MashupCamp3 (at MIT) - post 2

Lots of links from MashupCamp3. I really should put them into del.icio.us, but my tags are so messy and unorganized I will just list them here until I have time to overhaul my bookmarks.
Be sure to check out Dapper & openkapow - they are awesome. The names alone are almost enough for this crappy non-metadata flat list, and I'll add tags and descriptions when I put them into del.icio.us, but just how much more useful will the contextualized collection be? What are the positive benefits, in all practicality, of using a site like del.icio.us? Network effects of the folksonomy?

Wednesday, January 17, 2007

MashupCamp3 (at MIT) - post 1

Well, I got back from BioSysBio 2007 and 2 great days of iGEM2007 work in Cambridge, UK yesterday afternoon, crashed for about 12 hours, and woke up for MashupCamp3, which happens to be located at Hotel@MIT this year and occurring today and tomorrow. I'm really hoping I get a chance to run some of the iGEM2007 ideas by the experience and expertise concentrated at this conference. Right this second, everyone in the room here at MashupCamp3 is determining the schedule of sessions for the day, because MashupCamp is an Unconference. It seems like many of the sessions are about mobile technologies and geospatial mashups.


Well, BioSysBio 2007 has come and gone! What a blast! I was on the organizing committee and contributed mainly by videoing the talks and posting them on google video. About 2/3 of them are online now - just search for BioSysBio on google video. I'd like to post more about the conference and about some of the incredibly productive brainstorming sessions about the iGEM2007 website I had with James, Kim, & Brendan over the two days following the BioSysBio.... but, I'm at another conference right now, MashupCamp3 (@MIT)....

Saturday, January 06, 2007

Vanilla Forums... so sweet, so tasty

Vanilla is a forum engine that is simply beautiful. It is not clunky. It seems straightforward. It seems very extensible. It rocks. And I am hoping it will make one sweet foundation for our community forums at the igem2.0 website.
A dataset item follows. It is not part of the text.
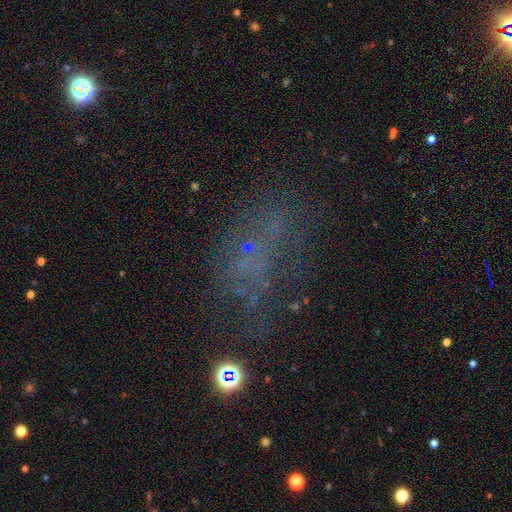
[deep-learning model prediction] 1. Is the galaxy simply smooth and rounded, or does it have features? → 39% star or artifact, 32% smooth, 29% featured or disk.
Anyway, after reading a bunch of the information at onLamp.com, I downloaded and installed MySQL 5.0.27 and enabled the PHP module in apache. There was a some confusion in all the documentation I was following as to how to set the mysql socket to the right location... apparently the binary I installed from MySQL.com (for Mac OS X 10.4 (x86)) sets the socket to /tmp/mysql.sock, but PHP expects it to be at /var/mysql/mysql.sock. Two Apple docs here and here indicate that /var/mysql/mysql.sock is better for security purposes, so I attempted to change the MySQL defaults to move the socket by making a MySQL configuration file at /etc/my.cnf that contained

Unfortunately, this didn't quite fix things immediately, but with some very non-scientific, uncontrolled fiddling and reconfiguring, I got the the server online. So now we have a pretty cool forum. Oh, also, for the record, I tried hardening the default install of MySQL by removing anonymous access and defining real, encrypted passwords for the remaining accounts... but I have no idea what gaping holes I'm leaving open.

Next up, extensions for Vanilla and choosing a blog content management system.

Friday, January 05, 2007

parts.mit.edu/igem 2.0

Over the next month or so I'll be redesigning and rebuilding the iGEM website. My design goals are to make it prettier, simpler, easier to use, much more dynamic, and above all, overflowing with features and functionality that naturally generate a much stronger sense of community than what we currently have.

So far Randy and Meagan and I have done some brainstorming and I've started doing some detailed concept sketches of the features we talked about. After I finish with those, I'll make some even more detailed mock-ups in photoshop. I'll explain and show a bunch of these features in another post. This is just to get my foot through the blogging door again.

While the main site is in development, we want to have a discussion board and mailing list online at a skeletal interim site about iGEM2007. I am really excited about the Vanilla discussion forum. It looks... awesome. Today my goal is to get a test version of it running on my machine here, blamo. I found some nice tutorials on getting into the superficial layers of apache in OS X at O'Reilly's onlamp.com.